+++ Dataset content
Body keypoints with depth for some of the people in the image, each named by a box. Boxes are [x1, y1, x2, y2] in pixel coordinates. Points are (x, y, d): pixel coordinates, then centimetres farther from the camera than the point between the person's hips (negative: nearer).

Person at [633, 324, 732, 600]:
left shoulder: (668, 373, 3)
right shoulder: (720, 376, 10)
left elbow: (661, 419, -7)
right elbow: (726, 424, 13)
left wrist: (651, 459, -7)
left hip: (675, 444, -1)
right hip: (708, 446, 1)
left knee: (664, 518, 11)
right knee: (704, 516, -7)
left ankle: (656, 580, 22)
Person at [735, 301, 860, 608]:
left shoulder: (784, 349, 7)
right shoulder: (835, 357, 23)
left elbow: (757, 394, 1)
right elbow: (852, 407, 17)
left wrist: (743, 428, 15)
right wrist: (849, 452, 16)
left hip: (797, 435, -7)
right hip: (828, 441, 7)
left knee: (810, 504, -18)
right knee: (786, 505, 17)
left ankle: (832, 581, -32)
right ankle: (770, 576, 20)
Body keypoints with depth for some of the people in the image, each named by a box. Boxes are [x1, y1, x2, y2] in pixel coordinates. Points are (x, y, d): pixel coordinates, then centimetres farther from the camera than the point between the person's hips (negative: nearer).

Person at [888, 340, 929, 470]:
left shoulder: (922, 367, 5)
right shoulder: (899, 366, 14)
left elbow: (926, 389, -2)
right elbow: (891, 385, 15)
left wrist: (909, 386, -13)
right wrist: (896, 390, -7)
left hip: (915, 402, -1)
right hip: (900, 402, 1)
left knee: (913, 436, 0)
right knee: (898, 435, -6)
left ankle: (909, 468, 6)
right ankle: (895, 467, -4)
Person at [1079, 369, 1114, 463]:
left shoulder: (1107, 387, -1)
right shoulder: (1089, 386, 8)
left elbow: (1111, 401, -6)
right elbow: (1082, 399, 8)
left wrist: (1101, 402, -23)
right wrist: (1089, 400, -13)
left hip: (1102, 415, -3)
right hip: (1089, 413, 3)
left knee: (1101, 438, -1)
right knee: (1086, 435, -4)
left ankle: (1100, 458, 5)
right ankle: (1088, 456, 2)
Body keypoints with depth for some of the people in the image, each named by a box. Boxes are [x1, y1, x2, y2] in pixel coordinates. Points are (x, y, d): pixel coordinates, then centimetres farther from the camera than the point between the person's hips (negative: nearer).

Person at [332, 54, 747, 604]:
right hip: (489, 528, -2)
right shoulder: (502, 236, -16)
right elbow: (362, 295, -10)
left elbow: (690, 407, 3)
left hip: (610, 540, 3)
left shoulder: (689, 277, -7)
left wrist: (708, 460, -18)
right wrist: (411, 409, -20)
++++++
Action item –
Retype every line of the entries above, keeping each character unchanged.

Answer space –
Body keypoints with depth for some of the people in the image, each named by a box. Boxes are [x1, y1, x2, y2] in pixel coordinates. Points are (x, y, d): pixel coordinates, then centimetres farther from the camera than the point between the person's hips (negative: nearer).

Person at [633, 324, 732, 600]:
left shoulder: (668, 373, 3)
right shoulder: (720, 376, 10)
left elbow: (661, 419, -7)
right elbow: (726, 424, 13)
left wrist: (651, 459, -7)
left hip: (675, 444, -1)
right hip: (708, 446, 1)
left knee: (664, 518, 11)
right knee: (704, 516, -7)
left ankle: (656, 580, 22)
Person at [735, 301, 860, 608]:
left shoulder: (784, 349, 7)
right shoulder: (835, 357, 23)
left elbow: (757, 394, 1)
right elbow: (852, 407, 17)
left wrist: (743, 428, 15)
right wrist: (849, 452, 16)
left hip: (797, 435, -7)
right hip: (828, 441, 7)
left knee: (810, 504, -18)
right knee: (786, 505, 17)
left ankle: (832, 581, -32)
right ankle: (770, 576, 20)
Body keypoints with depth for some of the people in the image, each named by a box. Boxes are [x1, y1, x2, y2] in pixel coordinates. Points are (x, y, d): pixel coordinates, then centimetres farther from the camera than the point between the person's hips (negative: nearer).

Person at [888, 340, 929, 470]:
left shoulder: (922, 367, 5)
right shoulder: (899, 366, 14)
left elbow: (926, 389, -2)
right elbow: (891, 385, 15)
left wrist: (909, 386, -13)
right wrist: (896, 390, -7)
left hip: (915, 402, -1)
right hip: (900, 402, 1)
left knee: (913, 436, 0)
right knee: (898, 435, -6)
left ankle: (909, 468, 6)
right ankle: (895, 467, -4)
Person at [1079, 369, 1114, 463]:
left shoulder: (1107, 387, -1)
right shoulder: (1089, 386, 8)
left elbow: (1111, 401, -6)
right elbow: (1082, 399, 8)
left wrist: (1101, 402, -23)
right wrist: (1089, 400, -13)
left hip: (1102, 415, -3)
right hip: (1089, 413, 3)
left knee: (1101, 438, -1)
right knee: (1086, 435, -4)
left ankle: (1100, 458, 5)
right ankle: (1088, 456, 2)
Body keypoints with depth for some of the people in the image, each named by a box. Boxes are [x1, y1, x2, y2] in pixel coordinates. Points are (x, y, d): pixel coordinates, then centimetres farther from the camera than the point between the person's hips (negative: nearer).

Person at [332, 54, 747, 604]:
right hip: (489, 528, -2)
right shoulder: (502, 236, -16)
right elbow: (362, 295, -10)
left elbow: (690, 407, 3)
left hip: (610, 540, 3)
left shoulder: (689, 277, -7)
left wrist: (708, 460, -18)
right wrist: (411, 409, -20)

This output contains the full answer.